Fino a non molto tempo fa, le diagnosi di tumori erano definitive: a meno di un intervento chirurgico, il più delle volte non possibile, le uniche cure disponibili erano radioterapia e chemioterapia, che avevano però un impatto non indifferente sui soggetti, e non sempre portavano ad una completa ristabilizzazione.

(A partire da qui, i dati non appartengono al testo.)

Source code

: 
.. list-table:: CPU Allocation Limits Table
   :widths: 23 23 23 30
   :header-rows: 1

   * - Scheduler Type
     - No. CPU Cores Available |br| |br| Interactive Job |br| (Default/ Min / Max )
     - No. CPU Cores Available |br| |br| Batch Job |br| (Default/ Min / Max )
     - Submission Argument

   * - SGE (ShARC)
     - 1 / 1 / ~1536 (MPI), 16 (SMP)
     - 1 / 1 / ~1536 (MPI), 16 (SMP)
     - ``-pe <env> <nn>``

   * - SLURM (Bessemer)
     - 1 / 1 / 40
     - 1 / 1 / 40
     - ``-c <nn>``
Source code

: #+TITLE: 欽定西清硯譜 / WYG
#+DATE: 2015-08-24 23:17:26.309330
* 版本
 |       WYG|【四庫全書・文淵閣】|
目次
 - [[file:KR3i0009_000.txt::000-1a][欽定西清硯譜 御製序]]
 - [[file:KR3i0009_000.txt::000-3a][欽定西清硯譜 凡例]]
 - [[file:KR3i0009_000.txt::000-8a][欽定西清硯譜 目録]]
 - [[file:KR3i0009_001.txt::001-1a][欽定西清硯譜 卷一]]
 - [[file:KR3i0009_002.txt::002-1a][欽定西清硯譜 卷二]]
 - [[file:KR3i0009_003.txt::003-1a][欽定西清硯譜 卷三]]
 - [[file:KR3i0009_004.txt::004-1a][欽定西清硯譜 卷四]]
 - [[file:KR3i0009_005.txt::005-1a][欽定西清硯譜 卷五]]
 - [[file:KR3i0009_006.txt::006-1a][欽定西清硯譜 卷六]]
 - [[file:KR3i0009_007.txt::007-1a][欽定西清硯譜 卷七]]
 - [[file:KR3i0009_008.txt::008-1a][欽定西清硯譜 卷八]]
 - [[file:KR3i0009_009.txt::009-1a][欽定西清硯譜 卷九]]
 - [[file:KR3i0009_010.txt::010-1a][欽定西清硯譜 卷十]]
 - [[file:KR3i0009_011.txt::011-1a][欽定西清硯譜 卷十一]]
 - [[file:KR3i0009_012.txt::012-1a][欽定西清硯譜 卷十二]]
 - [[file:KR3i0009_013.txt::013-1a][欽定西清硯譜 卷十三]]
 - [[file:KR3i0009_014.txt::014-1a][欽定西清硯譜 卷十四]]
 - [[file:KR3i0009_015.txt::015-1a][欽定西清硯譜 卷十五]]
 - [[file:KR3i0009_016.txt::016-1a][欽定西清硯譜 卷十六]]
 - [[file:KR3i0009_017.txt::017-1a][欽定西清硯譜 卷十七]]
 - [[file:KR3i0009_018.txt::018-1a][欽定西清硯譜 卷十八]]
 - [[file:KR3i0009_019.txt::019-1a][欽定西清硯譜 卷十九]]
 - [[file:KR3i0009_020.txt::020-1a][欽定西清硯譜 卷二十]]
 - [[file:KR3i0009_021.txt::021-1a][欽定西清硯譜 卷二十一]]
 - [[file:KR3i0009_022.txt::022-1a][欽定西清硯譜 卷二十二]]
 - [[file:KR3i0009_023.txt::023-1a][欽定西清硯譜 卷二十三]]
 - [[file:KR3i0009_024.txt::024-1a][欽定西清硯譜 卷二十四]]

Il sistema immunitario può essere potenziato
Per quanto ancora utilizzati, questi sistemi stanno venendo lentamente soppiantati da approcci più mirati e personalizzati, che rientrano nel grande ambito dell’immunoterapia, ovvero della terapia basata sul sistema immunitario (IS). Ora, un concetto del genere sembra logico, in fondo è sempre stato dei nostri globuli bianchi il compito di proteggerci da ogni tipo di agente dannoso per la nostra salute. Ma questa tecnica va oltre. Si prefissa di riprogrammare le cellule di IS in modo da renderle più aggressive, o più in generale di migliorarne l’azione.
Un assaggio di teoria
Prima di addentrarci ulteriormente conviene discutere brevemente le basi di questo complesso sistema di difesa. Questo si divide in due livelli, e solitamente il primo, ovvero quello che entra in azione immediatamente rispondendo ad ampio spettro, è in grado di riportare il corpo allo stato fisiologico. In tali casi, molto più frequenti di quanto non si creda, non si ha nemmeno percezione di essere stati contagiati/infettati. Se però un’infezione (o più in generale una condizione, come la presenza di un tumore) rimane presente nell’organismo per più di 3-4 giorni si attiva il secondo livello, quello più specifico e che dà memoria (ovvero in caso di una successiva infezione dello stesso genere si hia già una risposta adeguata nel primo livello). Di questo fanno parte le consciute cellule B e T. Ed è proprio su questo che lavora l’immunoterapia.
Le CAR T-cell
È notizia di qualche mesi fa l’introduzione nella pratica ospedaliera della tecnologia CAR T-cell in Italia. L’idea di fondo è molto semplice: si modificano le T-cell (cellule T) in modo che riconoscano in modo migliore e più specifico le cellule tumorali, evitando alcune “restrizioni” che rendono l’attività del sistema immunitario eccessivamente limitata. Nello specifico, è particolarmente efficacie contro i cosiddetti tumori liquidi come le leucemie.
Sfruttare l’ossigeno per battere il tumore
L’ultima novità in fatto di lotta al cancro, presentata su un articolo uscito sul prestigioso Journal of Clinical Investigation in settembre, sfrutta la struttura stessa del tumore. Qundo le cellule tumorali si moltiplicano, infatti, formano una massa sempre più grande. Tutte le cellule, però, per crescere hanno bisogno di ossigeno, che difficilmente riesce a raggiungere le unità più interne della massa. Per ovviare a questo problema, i tumori sviluppano dei veri e propri nuovi vasi sanguigni, tramite un processo definito angiogenesi, e che spesso è stato target di tentativi di terapia antitumorale. Ora, invece, è stata individuata una relazione tra l’ipossia (ovvero la scarsità di ossigeno) ed una ridotta attività delle cellule T. È stato pertanto sviluppato un farmaco, TH-302, che pressochè elimina questa condizione e causa un influsso di cellule T all’interno della massa tumorale. Questo, naturalmente, porta ad una maggiore azione del sistema immunitario, che combinata ad altre terapie (come il blocco dell’inattivazione delle stesse cellule T da parte di specifiche proteine tumorali) ha mostrato un’eliminazione dell’80% in esemplari di topo dei tumori alla prostata, uno dei tipi più resistenti alle tecniche fino ad oggi sviluppate.
Al momento si tratta solo di fase clinica, e passerà del tempo prima che si possano vedere delle applicazioni pratiche negli ospedali, ma la ricerca continua senza sosta il proprio lavoro verso un mondo in cui il tumore sia una delle tante malattie curabili, e non più una condizione di definitiva condanna.